The job reads from a DataSet and based on a constaint writes to one of the 9 Sybase Tables. I am using Sybase OC stage. Job runs fine when the source data set has about 100,000 rows. But aborts with the below errors when ran using a dataset with 470,000 rows.

TransUpsert,1: Unable to wait for job to finish - 81002.
TransUpsert,1: the runLocally() of operator [DSJobRun in TransUpsert], partition 1 of 2, processID 743 on node2 failed.

kumar_s · Post by **kumar_s** » Tue Aug 01, 2006 10:24 pm

Have you checked for the disck space for all the nodes where the dataset lands. But still, it shouldnt give you this inormation.
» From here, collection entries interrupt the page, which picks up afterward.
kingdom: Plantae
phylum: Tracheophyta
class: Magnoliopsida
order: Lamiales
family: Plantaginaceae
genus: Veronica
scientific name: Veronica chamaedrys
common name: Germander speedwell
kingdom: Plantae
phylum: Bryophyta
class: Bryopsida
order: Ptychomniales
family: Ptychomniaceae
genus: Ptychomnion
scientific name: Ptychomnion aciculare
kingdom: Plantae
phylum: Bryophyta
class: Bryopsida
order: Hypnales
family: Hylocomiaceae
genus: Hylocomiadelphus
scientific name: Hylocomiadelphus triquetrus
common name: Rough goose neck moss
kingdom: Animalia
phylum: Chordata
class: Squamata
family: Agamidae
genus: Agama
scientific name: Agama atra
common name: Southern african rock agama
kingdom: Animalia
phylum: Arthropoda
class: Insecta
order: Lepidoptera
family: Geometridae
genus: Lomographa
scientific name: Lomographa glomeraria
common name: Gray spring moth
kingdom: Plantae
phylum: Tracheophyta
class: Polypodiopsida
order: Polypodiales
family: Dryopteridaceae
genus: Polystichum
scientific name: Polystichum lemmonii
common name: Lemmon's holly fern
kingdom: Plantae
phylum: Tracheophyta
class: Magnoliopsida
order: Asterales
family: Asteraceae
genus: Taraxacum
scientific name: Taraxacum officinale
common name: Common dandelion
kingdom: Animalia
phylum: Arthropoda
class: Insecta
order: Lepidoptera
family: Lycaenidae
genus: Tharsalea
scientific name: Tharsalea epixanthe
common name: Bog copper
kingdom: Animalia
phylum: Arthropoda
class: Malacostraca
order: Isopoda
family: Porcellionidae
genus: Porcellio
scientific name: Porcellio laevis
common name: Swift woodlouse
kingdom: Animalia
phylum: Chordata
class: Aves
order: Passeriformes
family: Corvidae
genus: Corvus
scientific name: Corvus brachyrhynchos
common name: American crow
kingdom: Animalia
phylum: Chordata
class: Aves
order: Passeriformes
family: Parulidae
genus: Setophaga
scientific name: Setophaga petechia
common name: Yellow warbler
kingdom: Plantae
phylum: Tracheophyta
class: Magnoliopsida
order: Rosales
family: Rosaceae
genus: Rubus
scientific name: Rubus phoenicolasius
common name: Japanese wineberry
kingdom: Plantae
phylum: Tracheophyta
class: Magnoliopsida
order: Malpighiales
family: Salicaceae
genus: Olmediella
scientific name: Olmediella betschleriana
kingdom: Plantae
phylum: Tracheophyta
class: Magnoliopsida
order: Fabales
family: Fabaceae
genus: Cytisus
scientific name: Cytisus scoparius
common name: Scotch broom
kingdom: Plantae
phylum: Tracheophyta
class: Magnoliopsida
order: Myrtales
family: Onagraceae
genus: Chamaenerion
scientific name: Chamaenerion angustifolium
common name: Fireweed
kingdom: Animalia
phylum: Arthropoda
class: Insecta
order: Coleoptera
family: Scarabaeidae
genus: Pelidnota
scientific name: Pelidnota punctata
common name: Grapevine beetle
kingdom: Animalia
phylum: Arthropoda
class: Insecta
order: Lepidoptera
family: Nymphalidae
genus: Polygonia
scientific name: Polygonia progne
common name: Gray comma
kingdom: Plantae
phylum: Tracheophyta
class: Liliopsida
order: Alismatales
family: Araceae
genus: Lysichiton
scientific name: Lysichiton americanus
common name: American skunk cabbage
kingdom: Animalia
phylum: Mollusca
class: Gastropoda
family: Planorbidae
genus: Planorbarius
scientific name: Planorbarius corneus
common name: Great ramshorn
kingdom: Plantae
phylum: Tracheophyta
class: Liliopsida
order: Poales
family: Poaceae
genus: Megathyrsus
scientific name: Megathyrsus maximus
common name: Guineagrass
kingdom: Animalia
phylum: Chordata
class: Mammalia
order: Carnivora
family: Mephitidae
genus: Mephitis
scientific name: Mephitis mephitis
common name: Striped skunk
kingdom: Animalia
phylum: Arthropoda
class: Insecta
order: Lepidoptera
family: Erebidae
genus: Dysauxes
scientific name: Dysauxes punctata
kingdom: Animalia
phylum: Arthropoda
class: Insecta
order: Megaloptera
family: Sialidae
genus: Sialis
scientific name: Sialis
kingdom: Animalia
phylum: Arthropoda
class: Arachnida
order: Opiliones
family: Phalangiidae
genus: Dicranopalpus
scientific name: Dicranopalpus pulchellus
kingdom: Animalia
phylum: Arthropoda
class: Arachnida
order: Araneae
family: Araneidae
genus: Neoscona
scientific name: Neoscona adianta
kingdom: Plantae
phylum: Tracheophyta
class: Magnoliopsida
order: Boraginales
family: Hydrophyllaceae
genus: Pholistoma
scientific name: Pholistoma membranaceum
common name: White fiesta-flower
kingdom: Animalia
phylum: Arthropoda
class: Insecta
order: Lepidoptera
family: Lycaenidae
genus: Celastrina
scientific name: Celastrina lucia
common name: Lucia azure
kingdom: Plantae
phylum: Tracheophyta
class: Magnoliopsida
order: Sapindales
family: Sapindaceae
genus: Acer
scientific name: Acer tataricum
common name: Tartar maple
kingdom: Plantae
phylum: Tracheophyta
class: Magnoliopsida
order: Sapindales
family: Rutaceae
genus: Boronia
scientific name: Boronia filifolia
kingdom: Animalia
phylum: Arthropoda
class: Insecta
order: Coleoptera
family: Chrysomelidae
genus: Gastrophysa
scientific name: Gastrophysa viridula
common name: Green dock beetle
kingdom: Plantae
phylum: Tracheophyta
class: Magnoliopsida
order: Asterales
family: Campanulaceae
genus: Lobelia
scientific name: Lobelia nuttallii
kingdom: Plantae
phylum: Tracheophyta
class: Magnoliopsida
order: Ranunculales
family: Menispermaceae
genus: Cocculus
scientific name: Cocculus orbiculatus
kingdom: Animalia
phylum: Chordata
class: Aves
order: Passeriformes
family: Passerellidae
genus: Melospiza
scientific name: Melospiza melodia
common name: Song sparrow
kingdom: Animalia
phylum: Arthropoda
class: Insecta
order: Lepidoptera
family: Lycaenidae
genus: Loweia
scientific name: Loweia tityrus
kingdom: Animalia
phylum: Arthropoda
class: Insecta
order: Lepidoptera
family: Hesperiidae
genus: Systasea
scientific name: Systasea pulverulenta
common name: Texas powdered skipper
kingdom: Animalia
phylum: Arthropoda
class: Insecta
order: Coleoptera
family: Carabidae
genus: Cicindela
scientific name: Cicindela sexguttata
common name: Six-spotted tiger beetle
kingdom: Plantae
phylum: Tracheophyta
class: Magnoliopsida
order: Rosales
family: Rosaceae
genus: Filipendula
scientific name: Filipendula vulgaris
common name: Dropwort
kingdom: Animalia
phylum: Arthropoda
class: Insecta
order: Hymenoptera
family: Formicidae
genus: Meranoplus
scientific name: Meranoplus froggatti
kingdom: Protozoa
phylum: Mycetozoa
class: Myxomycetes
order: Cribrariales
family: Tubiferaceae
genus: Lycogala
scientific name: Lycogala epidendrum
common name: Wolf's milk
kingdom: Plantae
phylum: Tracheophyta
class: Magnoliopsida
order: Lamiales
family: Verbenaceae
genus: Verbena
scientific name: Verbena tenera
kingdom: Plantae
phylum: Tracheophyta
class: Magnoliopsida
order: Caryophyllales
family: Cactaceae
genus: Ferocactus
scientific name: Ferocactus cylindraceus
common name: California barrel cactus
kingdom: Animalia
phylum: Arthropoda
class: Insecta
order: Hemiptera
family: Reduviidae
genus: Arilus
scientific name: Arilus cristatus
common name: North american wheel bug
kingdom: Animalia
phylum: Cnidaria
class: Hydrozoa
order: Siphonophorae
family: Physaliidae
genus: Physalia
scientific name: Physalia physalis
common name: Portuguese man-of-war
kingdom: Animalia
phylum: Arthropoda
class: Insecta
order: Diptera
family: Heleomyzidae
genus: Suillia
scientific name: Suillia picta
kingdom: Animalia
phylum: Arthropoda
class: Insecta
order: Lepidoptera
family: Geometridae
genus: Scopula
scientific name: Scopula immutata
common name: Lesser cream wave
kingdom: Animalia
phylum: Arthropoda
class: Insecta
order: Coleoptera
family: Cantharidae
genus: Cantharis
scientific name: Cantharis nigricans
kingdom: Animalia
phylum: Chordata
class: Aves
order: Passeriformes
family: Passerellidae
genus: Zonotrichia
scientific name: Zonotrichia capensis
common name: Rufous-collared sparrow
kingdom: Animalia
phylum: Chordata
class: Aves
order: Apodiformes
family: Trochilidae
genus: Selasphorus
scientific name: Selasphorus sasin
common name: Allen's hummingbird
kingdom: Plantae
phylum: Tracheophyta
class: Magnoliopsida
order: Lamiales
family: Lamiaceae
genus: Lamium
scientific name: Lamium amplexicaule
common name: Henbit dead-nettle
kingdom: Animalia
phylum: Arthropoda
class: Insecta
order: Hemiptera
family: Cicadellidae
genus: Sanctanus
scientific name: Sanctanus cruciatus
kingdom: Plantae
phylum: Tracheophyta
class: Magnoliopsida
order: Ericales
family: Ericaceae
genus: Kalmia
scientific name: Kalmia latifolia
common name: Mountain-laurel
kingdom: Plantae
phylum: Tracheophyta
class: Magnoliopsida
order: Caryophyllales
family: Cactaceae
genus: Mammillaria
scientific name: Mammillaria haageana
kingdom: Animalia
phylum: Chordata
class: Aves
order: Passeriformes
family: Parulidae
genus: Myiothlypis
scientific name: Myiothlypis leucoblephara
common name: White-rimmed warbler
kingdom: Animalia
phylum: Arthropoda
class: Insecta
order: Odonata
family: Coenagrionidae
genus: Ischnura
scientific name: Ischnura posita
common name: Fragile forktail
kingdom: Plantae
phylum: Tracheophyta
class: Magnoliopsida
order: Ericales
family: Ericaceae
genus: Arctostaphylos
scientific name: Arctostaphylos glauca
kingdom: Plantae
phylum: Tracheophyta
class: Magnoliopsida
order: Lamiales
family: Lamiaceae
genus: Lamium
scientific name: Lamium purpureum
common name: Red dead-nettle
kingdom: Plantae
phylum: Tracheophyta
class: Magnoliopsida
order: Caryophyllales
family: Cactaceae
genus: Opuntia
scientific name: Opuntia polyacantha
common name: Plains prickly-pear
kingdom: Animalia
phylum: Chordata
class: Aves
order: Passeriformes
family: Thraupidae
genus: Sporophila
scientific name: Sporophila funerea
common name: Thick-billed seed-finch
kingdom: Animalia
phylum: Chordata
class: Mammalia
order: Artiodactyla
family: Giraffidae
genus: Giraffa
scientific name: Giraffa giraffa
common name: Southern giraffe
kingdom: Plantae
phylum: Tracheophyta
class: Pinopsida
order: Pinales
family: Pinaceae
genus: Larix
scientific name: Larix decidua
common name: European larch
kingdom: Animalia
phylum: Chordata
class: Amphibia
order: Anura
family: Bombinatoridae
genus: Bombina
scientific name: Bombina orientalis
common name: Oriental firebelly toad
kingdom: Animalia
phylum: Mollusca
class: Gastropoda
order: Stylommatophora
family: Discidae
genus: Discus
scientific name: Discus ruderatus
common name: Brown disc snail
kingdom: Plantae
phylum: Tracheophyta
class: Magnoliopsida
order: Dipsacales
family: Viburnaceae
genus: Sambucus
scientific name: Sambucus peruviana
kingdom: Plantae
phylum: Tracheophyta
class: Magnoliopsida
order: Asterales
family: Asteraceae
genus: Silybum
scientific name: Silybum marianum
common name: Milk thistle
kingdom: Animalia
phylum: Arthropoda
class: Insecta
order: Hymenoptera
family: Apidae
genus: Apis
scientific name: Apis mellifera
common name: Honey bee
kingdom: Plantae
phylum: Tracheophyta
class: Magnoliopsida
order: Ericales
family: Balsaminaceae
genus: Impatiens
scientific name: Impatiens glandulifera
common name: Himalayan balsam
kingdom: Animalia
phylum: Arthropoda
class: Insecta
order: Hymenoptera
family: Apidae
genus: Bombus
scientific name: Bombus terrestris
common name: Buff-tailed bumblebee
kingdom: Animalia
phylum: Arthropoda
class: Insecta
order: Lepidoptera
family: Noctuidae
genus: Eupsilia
ArndW · Post by **ArndW** » Wed Aug 02, 2006 1:40 am

What stage is "TransUpsert"? If it is the Sybase OC stage then you should, in addition to what kumar has already suggested in checking your scratch space, check your DB logs for unexpected errors.

sri1dhar · Post by **sri1dhar** » Wed Aug 02, 2006 7:34 am

There is no problem with the diskspace, both scratch and resource. TransUpsert is a Transformer stage.

When I replace Sybase OC stages with copy stage or dataset it works fine.

ArndW · Post by **ArndW** » Wed Aug 02, 2006 7:57 am

PX will buffer between stages (unlike server, where pure pipes are used) and can, given the right conditions, overflow this buffered data to disk. Have you actually monitored your /tmp and scratch areas while the job was running to make sure that they aren't filling up? Also, how many nodes configuration file are you using and does the error change or go away when you change down to a single node configuration file?

clickart · Post by **clickart** » Wed Aug 02, 2006 4:48 pm

This looks like a UNIX process time-out error. We used to get a similar error when the DataStage job continues running more than the time-out limit set in UNIX.

kumar_s · Post by **kumar_s** » Wed Aug 02, 2006 9:42 pm

clickart wrote:This looks like a UNIX process time-out error. We used to get a similar error when the DataStage job continues running more than the time-out limit set in UNIX.

Could you elaborate more on this. May I know what is the parameter that helps in unix to extapolate the time-out limit for a process?

clickart · Post by **clickart** » Thu Aug 03, 2006 3:15 pm

I'm sorry. Since we had encountered this issue several months back, I couldnt recollect it correctly earlier.
The time-out value was actually set in DS Administrator. The "inactivity timeout" value was initially set low which caused the UNIX process to abort. However the DataStage job was running fine.
When we increased the inactivity timeout value, we didn't encounter this issue.
To be exact, this was on an AIX environment.
Hope this info helps.